Change Captioning in Remote Sensing: Evolution to SAT-Cap -- A Single-Stage Transformer Approach
Yuduo Wang, Weikang Yu, Pedram Ghamisi
TL;DR
This work tackles change captioning in remote sensing by targeting the inefficiency and semantic limitations of multi-stage fusion in transformer-based RSICC methods. It introduces SAT-Cap, a single-stage framework that combines a Spatial-Channel Attention Encoder (SCAE), a Difference-Guided Fusion module, and a Transformer-based Caption Decoder to fuse bi-temporal features and generate detailed change descriptions. The approach leverages a Semantic-Enhanced Mapping (SEM) with a ConvFFN-based Transformer block, and uses cosine similarity-based fusion to keep the architecture light while preserving semantic richness, achieving state-of-the-art CIDEr-D scores on LEVIR-CC and DUBAI-CCD. The results demonstrate that joint spatial and channel modeling, along with a streamlined fusion strategy, can improve caption quality and object-level detail, which is valuable for practical Earth observation monitoring and change analysis.
Abstract
Change captioning has become essential for accurately describing changes in multi-temporal remote sensing data, providing an intuitive way to monitor Earth's dynamics through natural language.
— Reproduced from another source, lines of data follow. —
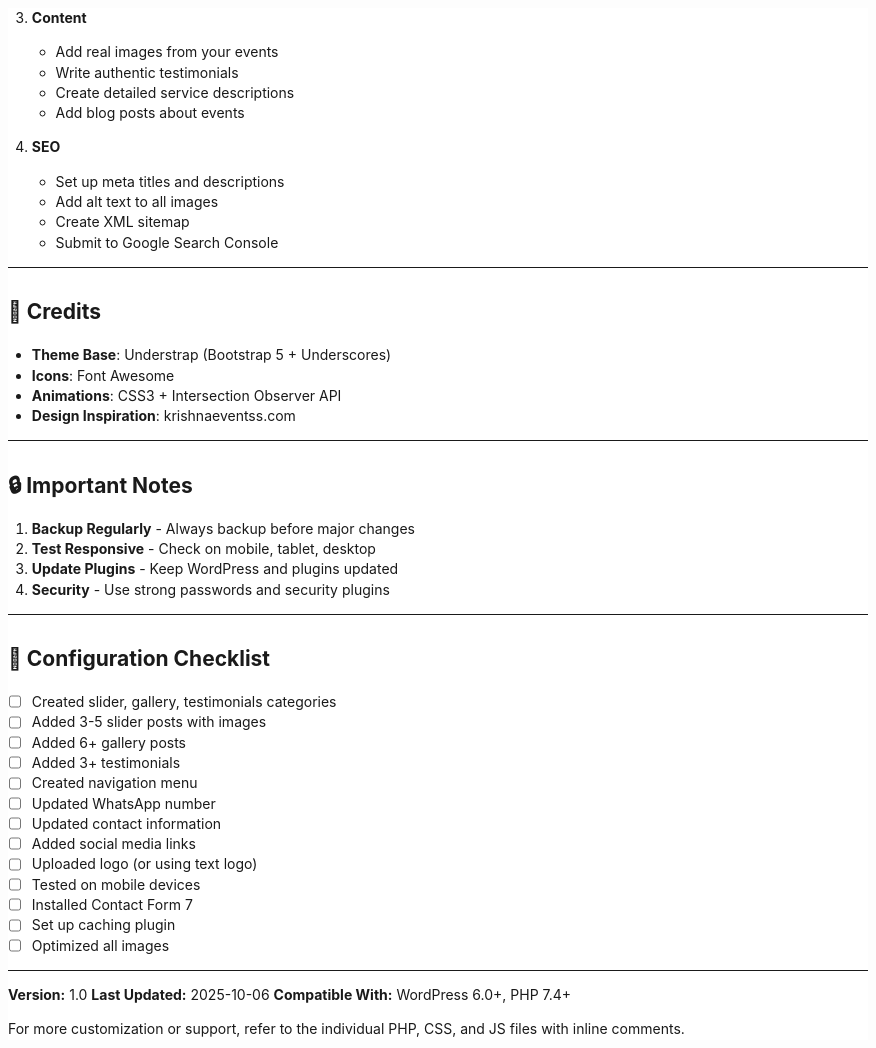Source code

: 3. **Content**
   - Add real images from your events
   - Write authentic testimonials
   - Create detailed service descriptions
   - Add blog posts about events

4. **SEO**
   - Set up meta titles and descriptions
   - Add alt text to all images
   - Create XML sitemap
   - Submit to Google Search Console

---

## 📝 Credits

- **Theme Base**: Understrap (Bootstrap 5 + Underscores)
- **Icons**: Font Awesome
- **Animations**: CSS3 + Intersection Observer API
- **Design Inspiration**: krishnaeventss.com

---

## 🔒 Important Notes

1. **Backup Regularly** - Always backup before major changes
2. **Test Responsive** - Check on mobile, tablet, desktop
3. **Update Plugins** - Keep WordPress and plugins updated
4. **Security** - Use strong passwords and security plugins

---

## 📧 Configuration Checklist

- [ ] Created slider, gallery, testimonials categories
- [ ] Added 3-5 slider posts with images
- [ ] Added 6+ gallery posts
- [ ] Added 3+ testimonials
- [ ] Created navigation menu
- [ ] Updated WhatsApp number
- [ ] Updated contact information
- [ ] Added social media links
- [ ] Uploaded logo (or using text logo)
- [ ] Tested on mobile devices
- [ ] Installed Contact Form 7
- [ ] Set up caching plugin
- [ ] Optimized all images

---

**Version:** 1.0
**Last Updated:** 2025-10-06
**Compatible With:** WordPress 6.0+, PHP 7.4+

For more customization or support, refer to the individual PHP, CSS, and JS files with inline comments.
However, existing change captioning methods face two key challenges: high computational demands due to multistage fusion strategy, and insufficient detail in object descriptions due to limited semantic extraction from individual images. To solve these challenges, we propose SAT-Cap based on the transformers model with a single-stage feature fusion for remote sensing change captioning. In particular, SAT-Cap integrates a Spatial-Channel Attention Encoder, a Difference-Guided Fusion module, and a Caption Decoder. Compared to typical models that require multi-stage fusion in transformer encoder and fusion module, SAT-Cap uses only a simple cosine similarity-based fusion module for information integration, reducing the complexity of the model architecture. By jointly modeling spatial and channel information in Spatial-Channel Attention Encoder, our approach significantly enhances the model's ability to extract semantic information from objects in multi-temporal remote sensing images. Extensive experiments validate the effectiveness of SAT-Cap, achieving CIDEr scores of 140.23% on the LEVIR-CC dataset and 97.74% on the DUBAI-CC dataset, surpassing current state-of-the-art methods. The code and pre-trained models will be available online.